The Saturday before the report was due, Jacob finally sat down to write. The idea was that he would write the report out on paper, and then type it onto the computer. Every time he didn't like a sentence, though, he crumpled up the paper and started over. I told him that wasn't necessary, that he could cross out words or draw arrows or whatever, because he'd be retyping it. I assured him that NO writer gets it exactly the way he wants it the first time, and editing is an important part of writing. He told me that editing is not an important part of HIS writing, and that HE will get it right the first time. There was also the issue of him wanting to copy sentences out of the books, rather than synthesizing ideas and putting them into his own words. I think that is a pretty difficult concept for a seven year old, and really, there are only so many ways to say "Thomas Edison was born in Ohio on February 11, 1847." Still, I feel like one of my jobs as a parent is to prevent my second grader from being a rampant plagiarizer. But whenever I told him to rewrite a sentence or think about how to put an idea into his own words, he threw his head on the table and accused me of not liking his report. All I could think was that if this is how the school projects are going to go, it is going to be a long ten more years.

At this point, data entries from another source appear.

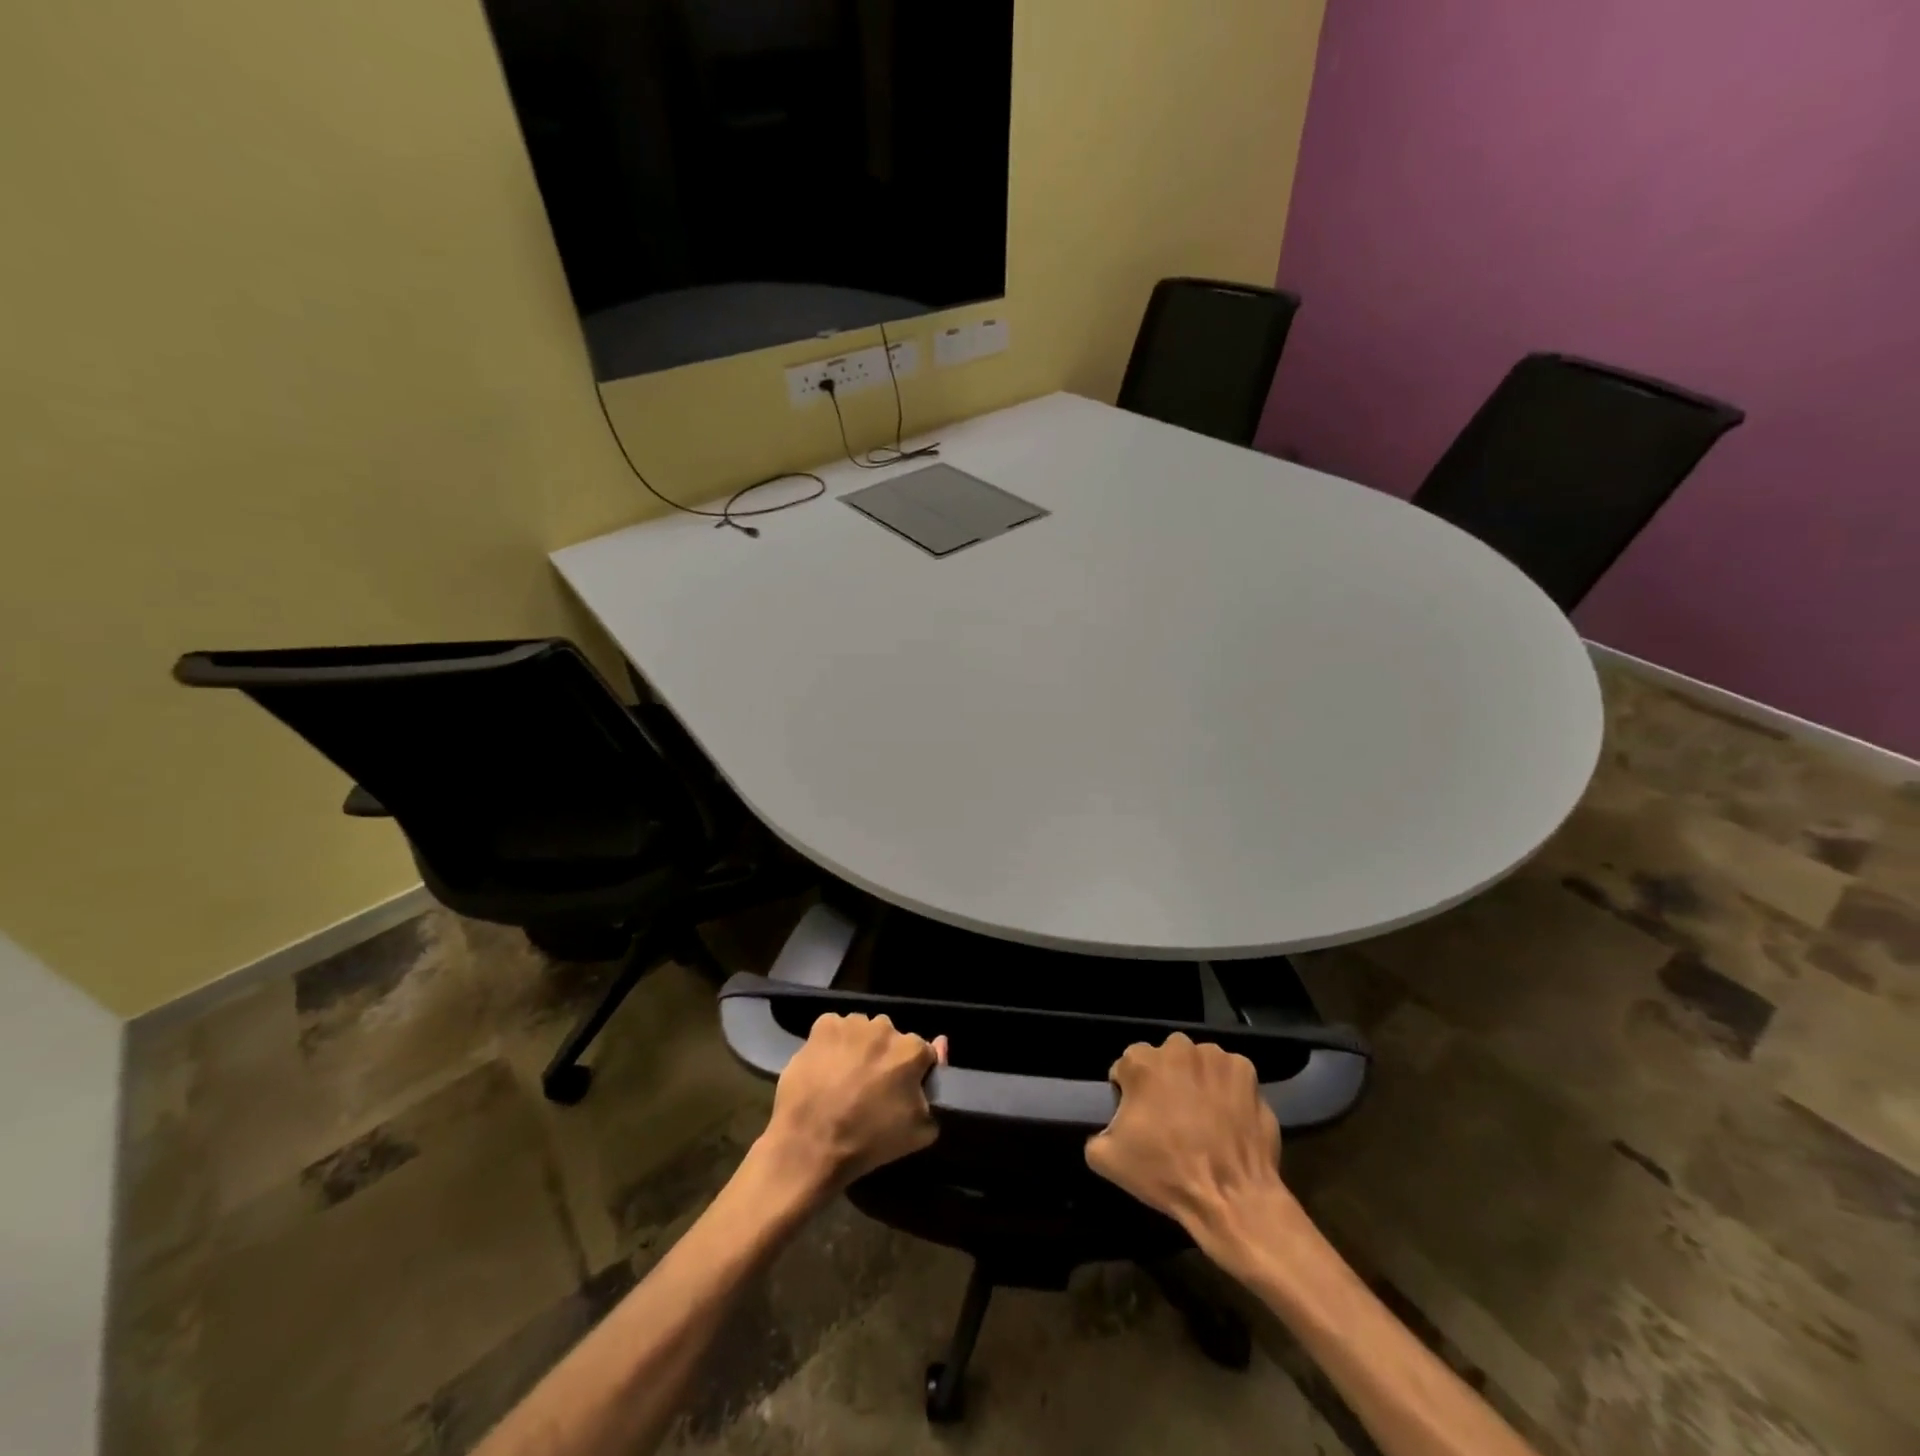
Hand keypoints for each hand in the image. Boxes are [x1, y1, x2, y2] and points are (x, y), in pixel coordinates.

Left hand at [757, 1014, 946, 1198]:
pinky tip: (825, 1066)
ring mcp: (852, 1024)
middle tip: (869, 1086)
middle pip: (890, 1038)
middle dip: (884, 1056)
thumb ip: (934, 1093)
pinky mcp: (823, 1026)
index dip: (913, 1073)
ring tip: (844, 1077)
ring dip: (858, 1047)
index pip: (922, 1053)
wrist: (811, 1145)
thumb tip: (940, 1050)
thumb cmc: (869, 1142)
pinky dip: (832, 1042)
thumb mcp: (918, 1132)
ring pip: (862, 1031)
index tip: (899, 1091)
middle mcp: (885, 1028)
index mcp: (912, 1050)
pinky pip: (834, 1028)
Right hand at [1085, 1033, 1287, 1255]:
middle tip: (1171, 1119)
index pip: (1127, 1067)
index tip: (1139, 1120)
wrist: (1231, 1197)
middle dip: (1164, 1081)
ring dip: (1196, 1081)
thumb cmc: (1166, 1173)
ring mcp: (1215, 1057)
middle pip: (1163, 1059)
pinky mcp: (1245, 1071)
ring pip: (1197, 1063)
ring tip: (1203, 1119)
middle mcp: (1177, 1048)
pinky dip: (1227, 1089)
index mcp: (1141, 1062)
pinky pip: (1229, 1074)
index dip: (1130, 1093)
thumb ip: (1097, 1133)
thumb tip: (1106, 1129)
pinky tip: (1228, 1118)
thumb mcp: (1108, 1160)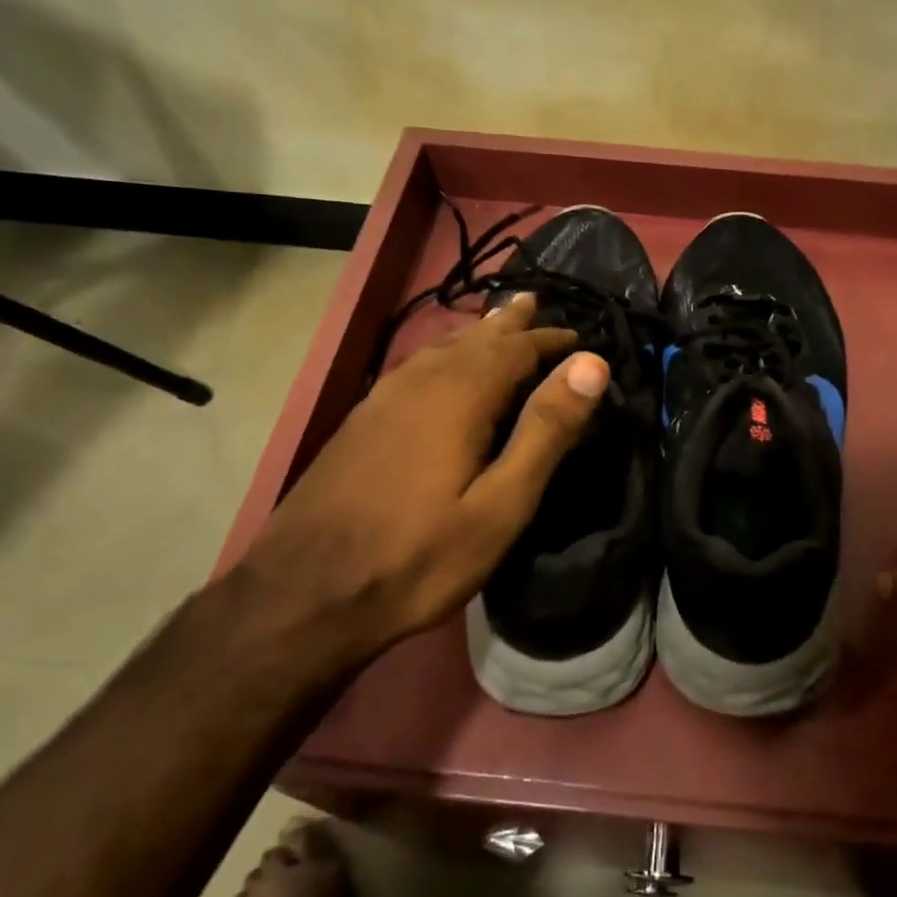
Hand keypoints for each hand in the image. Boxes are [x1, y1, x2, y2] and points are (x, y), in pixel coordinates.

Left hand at [235, 294, 608, 671]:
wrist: (305, 594)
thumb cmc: (419, 557)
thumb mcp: (500, 505)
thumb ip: (546, 431)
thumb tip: (591, 364)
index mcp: (458, 396)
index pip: (514, 349)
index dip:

Eventually though, Jacob got in the Thomas Edison groove and even seemed to enjoy the process a little. I think the first paragraph of his report captures (in his own words!) the parts of Edison's early years that were most interesting to Jacob:

Thomas Alva Edison was a great and famous inventor. He was born in Ohio on February 11, 1847, near the shore of Lake Erie. When Thomas Edison was seven, he moved to Port Huron. At school, his teachers thought he was dumb. It is weird because he was a genius. It was probably because he could not hear well. If he accidentally kicked the chair leg or did not answer a question when a teacher asked him something, he would get in a lot of trouble. Just like many teachers back then, his teachers thought they could get knowledge into their students even if they had to be ugly. Then one day after school, Thomas Edison told his mother what his teachers were doing. His mother was mad because she had been a teacher too before she got married. She thought students learned better if they were happy, so she took him out of school and he had home school from then on.

We were very proud of Jacob's report, and of his class presentation. It got a little tense for a few minutes there when Edison said that he improved the telephone, and if it weren't for his improvements, people might not use the phone much today. The crowd gasped at that one, and Alexander Graham Bell nearly challenged him to a duel. But all in all, it was a great learning experience for Jacob, and for us, and we're proud of our little inventor.

Monday, February 8, 2010

Hide and Go Don't Seek

Earlier tonight, I sat down on the sofa, put my feet up, grabbed a blanket, and got comfortable, thoroughly enjoying the few minutes I figured I'd have while the kids and David played hide and go seek. Unfortunately, it took only seconds to realize that this was going to be the lamest game of hide and go seek ever. Basically, the kids make David go hide. And then they (without making the first effort to look for him) ask me if I've seen him. Then they kind of stand in front of me and shift back and forth on their feet. Then they walk to the threshold of the next room, taking care not to actually cross said threshold, and kind of stick their heads in to see if they can see David. But they never actually go so far as to look for him. Why? Because in Elizabeth's words, they are afraid he is going to "lash out" at them. What she means is that they are afraid that he is going to pop out of his hiding place, yell "boo!," and scare them. Which has happened before, many times. Unfortunately, what this means is that the game basically turns into "hide and then hover timidly around mom," which is not fun for anybody. I finally told the kids that they can't make Daddy go hide and then not look for him -- that's, er, a breach of hide and go seek etiquette or something. They either need to look for him, or tell him to come out come out wherever he is. I tried to get some action shots of all this, but as you can imagine, there is really not a whole lot of action involved.